Leslie West, who played with Bruce in the group West, Bruce and Laing between 1972 and ’74, called news of Bruce’s death, “a sad day in my life… Everyone’s life. Having played with Jack in West Bruce and Laing and having played with his son, Malcolm, the music world can shed a tear for one of the best bass players and musician on anyone’s planet.”
Vernon Reid, who played with Bruce in Spectrum Road, said last year that “Jack is just the most tasteful, accomplished player you can imagine. He just has great feel and never plays anything that doesn’t serve or advance the music. He’s really extraordinary.”
Bruce will, of course, be best-known for the less then three-year active career of Cream between 1966 and ’68 and for the heavy footprint the group made considering it released just four albums made during that time.

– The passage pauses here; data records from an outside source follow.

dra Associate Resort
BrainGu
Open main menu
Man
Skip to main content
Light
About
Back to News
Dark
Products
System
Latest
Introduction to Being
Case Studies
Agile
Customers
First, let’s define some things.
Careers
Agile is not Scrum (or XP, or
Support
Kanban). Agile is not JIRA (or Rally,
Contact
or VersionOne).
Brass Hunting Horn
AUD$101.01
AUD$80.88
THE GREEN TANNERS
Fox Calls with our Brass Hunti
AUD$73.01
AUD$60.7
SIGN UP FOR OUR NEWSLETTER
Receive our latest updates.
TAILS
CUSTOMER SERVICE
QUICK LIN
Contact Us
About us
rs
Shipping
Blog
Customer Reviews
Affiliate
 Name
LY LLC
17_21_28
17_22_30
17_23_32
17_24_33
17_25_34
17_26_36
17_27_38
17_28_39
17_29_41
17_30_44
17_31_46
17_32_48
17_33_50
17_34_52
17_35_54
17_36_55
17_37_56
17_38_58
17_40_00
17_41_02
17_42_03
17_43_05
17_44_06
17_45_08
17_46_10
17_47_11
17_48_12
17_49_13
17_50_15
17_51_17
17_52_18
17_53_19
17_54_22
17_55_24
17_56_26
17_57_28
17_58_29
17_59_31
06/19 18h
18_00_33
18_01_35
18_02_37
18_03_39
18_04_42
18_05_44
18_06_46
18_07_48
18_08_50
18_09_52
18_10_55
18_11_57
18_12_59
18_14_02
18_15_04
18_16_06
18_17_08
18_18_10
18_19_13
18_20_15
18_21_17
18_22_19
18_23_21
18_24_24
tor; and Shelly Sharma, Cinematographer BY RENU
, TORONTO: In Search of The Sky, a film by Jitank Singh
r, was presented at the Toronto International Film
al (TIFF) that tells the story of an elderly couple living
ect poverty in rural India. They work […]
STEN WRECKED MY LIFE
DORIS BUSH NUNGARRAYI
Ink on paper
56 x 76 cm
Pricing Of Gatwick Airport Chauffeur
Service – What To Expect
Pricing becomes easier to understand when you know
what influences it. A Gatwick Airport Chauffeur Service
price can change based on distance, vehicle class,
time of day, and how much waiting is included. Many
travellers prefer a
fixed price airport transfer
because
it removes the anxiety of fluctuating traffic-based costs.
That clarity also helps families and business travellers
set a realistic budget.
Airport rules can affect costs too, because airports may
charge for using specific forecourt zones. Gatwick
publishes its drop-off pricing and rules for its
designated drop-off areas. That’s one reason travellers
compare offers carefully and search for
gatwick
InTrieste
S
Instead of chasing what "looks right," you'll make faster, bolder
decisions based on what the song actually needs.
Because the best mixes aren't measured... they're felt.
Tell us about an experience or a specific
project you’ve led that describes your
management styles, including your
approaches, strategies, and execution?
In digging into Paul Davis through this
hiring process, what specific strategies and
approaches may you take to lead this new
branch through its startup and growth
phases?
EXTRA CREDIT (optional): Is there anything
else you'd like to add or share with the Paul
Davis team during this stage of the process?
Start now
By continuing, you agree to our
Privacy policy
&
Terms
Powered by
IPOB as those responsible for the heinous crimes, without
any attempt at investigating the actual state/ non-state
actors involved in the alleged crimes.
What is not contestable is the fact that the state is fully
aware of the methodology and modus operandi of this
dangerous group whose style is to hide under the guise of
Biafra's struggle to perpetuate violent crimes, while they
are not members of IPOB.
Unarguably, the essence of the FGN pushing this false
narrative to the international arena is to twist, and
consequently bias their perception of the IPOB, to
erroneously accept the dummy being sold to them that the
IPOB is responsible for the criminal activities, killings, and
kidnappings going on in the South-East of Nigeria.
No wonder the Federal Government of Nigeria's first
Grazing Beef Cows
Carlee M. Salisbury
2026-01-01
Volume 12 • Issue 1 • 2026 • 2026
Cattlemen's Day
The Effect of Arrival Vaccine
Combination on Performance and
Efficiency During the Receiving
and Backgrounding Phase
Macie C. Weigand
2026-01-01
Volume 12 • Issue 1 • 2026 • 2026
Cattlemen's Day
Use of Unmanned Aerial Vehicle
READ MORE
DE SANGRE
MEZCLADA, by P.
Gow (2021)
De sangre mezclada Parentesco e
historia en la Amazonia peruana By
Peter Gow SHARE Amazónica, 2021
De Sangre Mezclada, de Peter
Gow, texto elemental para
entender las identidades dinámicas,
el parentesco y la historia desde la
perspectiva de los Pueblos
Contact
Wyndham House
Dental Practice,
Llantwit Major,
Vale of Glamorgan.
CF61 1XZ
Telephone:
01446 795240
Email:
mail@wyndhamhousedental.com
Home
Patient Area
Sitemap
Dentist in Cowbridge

“There was a freeing of people’s kind of consciousness back then,” he noted. “I think [Ginger Baker] and myself brought the free jazz influence to rock, and [Eric Clapton] certainly brought the blues — not that there hadn’t been other people doing things like that, but I think we were the first band that got a lot of attention for doing it.”
What Cream accomplished, of course, was showing an audience that the two forms had plenty in common.
“Let’s just take Ornette Coleman as an example; there’s a lot of blues influences in there, really as there is in all really great jazz,” Bruce explained. “I think that’s at the basis of it. I think in a way I was trying to kind of forget this language that I thought would apply to all kinds of music, folk music from all over the world. They’re all expressing similar ideas and using similar scales to express it.”
Cream has reunited periodically over the years — for its 1993 Rock and Roll Hall of Fame induction, for concerts during 2005 in London and New York City and almost at the 2007 tribute to Atlantic Records’ founder Ahmet Ertegun back in London that Led Zeppelin famously headlined. Around that time Bruce declared that “Cream is over,” though he expressed mixed feelings about whether the group could have been held together back in 1969.
“I often think we could have not been so badly managed and so kind of used up, he says. “We were never really given a chance to catch our breath and certainly never really given a chance to write together. I think if that had happened we might well have stayed together a little longer — that and if the manager had been a little less greedy and had said, ‘Why don’t you take six months off and just go somewhere and write some stuff and come up with some new ideas. Then maybe it wouldn’t have gotten stale.
“On the other hand, I feel that we had more or less said what we had to say as a band. I think a lot of bands stay together, and maybe it’s not such a great thing. Not everybody’s Duke Ellington.”
Silver Rails was Bruce’s first new solo album in a decade, and he said, that he “hadn’t really thought about making a solo studio album, but I was approached by the guy from the record company, Mark Powell, who’s a guy who’s put out a lot of my back catalog in the past, and he suggested I might want to do that. And of course I jumped at the chance ’cause I thought it was a good time to make a new album.”
Bruce did some touring to promote Silver Rails and was also planning for future music, including a second album with Spectrum Road — the all-star project (Living Colour‘s Vernon Reid, John Medeski, Cindy Blackman Santana) formed to pay homage to the late drumming great Tony Williams — as well as another solo album he hoped to release sooner rather than later.
“I’ve already got a couple of songs, so hopefully it will be just as easy and natural as (Silver Rails) was,” Bruce said.
Memorial arrangements for Bruce have not yet been announced.